Les bâtiments conçus par Oppenheim Architecture sont à la fois authentiques et sobres. Dans le cas de l’Ayla Golf Club, c’est encore plus impressionnant si l’on songe au fait que cette parcelle de terrain était une zone restreinte pendant le conflit israélo-jordanien. Après le cessez-le-feu, la construction sur ce terrain n’a pas été possible pendant de nombreuses années. Ce n’est que maintenant que l’immense potentiel du site sur le golfe d’Aqaba est pleinement exploité.

Beat Huesler, en qualité d’associé, vous dirigez le bureau suisse d’Oppenheim Architecture, dont les racines se trouvent aux États-Unis. Comment cette coopération transatlantique fonctionne-t-elle ?
Nous disposons de toute une série de différents points focaux géographiques, mais il existe toujours un point de contact lors de la phase de conception. Nos bleus possèdent un style unique, fruit de notre association, qui combine la légèreté américaine et la rationalité suisse.

Dans quelle mesure ce style unique est-il visible dans le projet d’Aqaba ?
L’Ayla Oasis est un exemple parfait de la manière dont nous aspirons à une coexistence entre le bâti et la nature. Le site a été arraché à la nature pendant les années de conflit pour laisser une terre stérile. Nous nous sommes demandé comment l’architecture pouvait apporter une réponse pour ce cadre stressé.

Quelles conclusions avez-vous pu en tirer ?
Le projet devrait être un point d’ancrage pour les évolutions à venir dans l’infrastructure touristique, mais sans utiliser une architecture sensationnaliste. Les bâtiments sont emblématiques sans être tape-à-l’œil ni criards. Nous utilisons pour cela le terme « monumentalité silencieuse ». On ne la remarque pas nécessairement de loin, mais plus on s’approche, plus cela devient clair.

Il s’agit du premier projet réalisé par Oppenheim en Jordanie. Comment vous êtes-vous familiarisé avec les conditions sur site et êtes-vous parvenu à utiliser les ressources locales ?
Les matériaux et les compétences disponibles sur le site déterminent le niveau de durabilité d’un projet. Dans le cas d’Aqaba, alors que le spectre des techniques artisanales était limité, il y avait un immense désir d’apprendre de nouvelles choses. Le façonnage manuel de minéraux locaux typiques est également très apprécié.
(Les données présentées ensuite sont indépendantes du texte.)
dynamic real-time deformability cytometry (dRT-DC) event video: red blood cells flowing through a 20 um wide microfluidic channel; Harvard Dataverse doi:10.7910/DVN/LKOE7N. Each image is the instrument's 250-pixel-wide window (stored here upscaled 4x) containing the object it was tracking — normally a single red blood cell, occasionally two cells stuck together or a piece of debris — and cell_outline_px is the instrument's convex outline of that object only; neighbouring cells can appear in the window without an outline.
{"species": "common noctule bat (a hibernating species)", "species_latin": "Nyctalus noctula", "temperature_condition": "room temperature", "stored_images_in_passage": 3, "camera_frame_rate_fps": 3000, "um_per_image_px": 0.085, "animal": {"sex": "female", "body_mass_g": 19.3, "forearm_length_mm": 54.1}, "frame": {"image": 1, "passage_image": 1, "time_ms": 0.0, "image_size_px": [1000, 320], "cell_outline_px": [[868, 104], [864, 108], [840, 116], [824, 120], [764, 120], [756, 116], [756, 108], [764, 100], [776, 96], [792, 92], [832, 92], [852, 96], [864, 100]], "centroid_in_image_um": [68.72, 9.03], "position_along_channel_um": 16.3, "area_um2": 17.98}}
Il a été possible d’associer cela à notre concept de monumentalité silencieuse. Les minéraux ont été mélangés au béton projeté. Certains espaces rappellent maintenant une église italienne du XVIe siècle et ses pigments muraux appliqués en plusieurs couches.

La rugosité certaine qui caractérise le bâtiment résulte-t-elle de cette approche ?
Plusieurs choses ont en fait résulté de restrictions pratiques. Toutefois, nos bleus ont permis de remédier à ces imprécisions, qui donnent alors au bâtiment son caractère organique.
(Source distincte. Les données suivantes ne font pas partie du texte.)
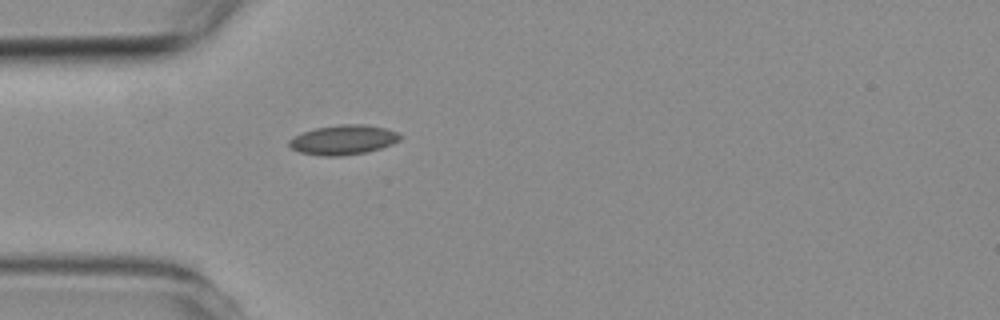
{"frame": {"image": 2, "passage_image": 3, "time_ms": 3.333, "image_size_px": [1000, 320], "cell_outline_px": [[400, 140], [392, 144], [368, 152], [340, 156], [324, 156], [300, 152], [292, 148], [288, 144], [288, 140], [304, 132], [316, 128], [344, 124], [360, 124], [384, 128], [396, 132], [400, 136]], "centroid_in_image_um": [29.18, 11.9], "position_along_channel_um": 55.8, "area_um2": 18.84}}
Qu’est-ce qui explique le choix de l’installation et de la technique de rinçage de Geberit ?
Dans ce projet, la consultation avec les planificateurs techniques sur site n’a pas toujours été aisée. Cependant, une fois que Geberit y a été associée, nous savions que nous étions sur la bonne voie et que nous pouvions entièrement compter sur l’équipe Geberit en matière d’appareils et de technologie sanitaires. Comme il existait de nombreuses incertitudes dans le cadre de ce projet, cette étape a été un véritable soulagement pour nous.

  • Beat Huesler

« Nos plans ont permis de remédier lors de la construction aux imprécisions qui donnent au bâtiment son caractère organique. » (Beat Huesler, Oppenheim Architecture)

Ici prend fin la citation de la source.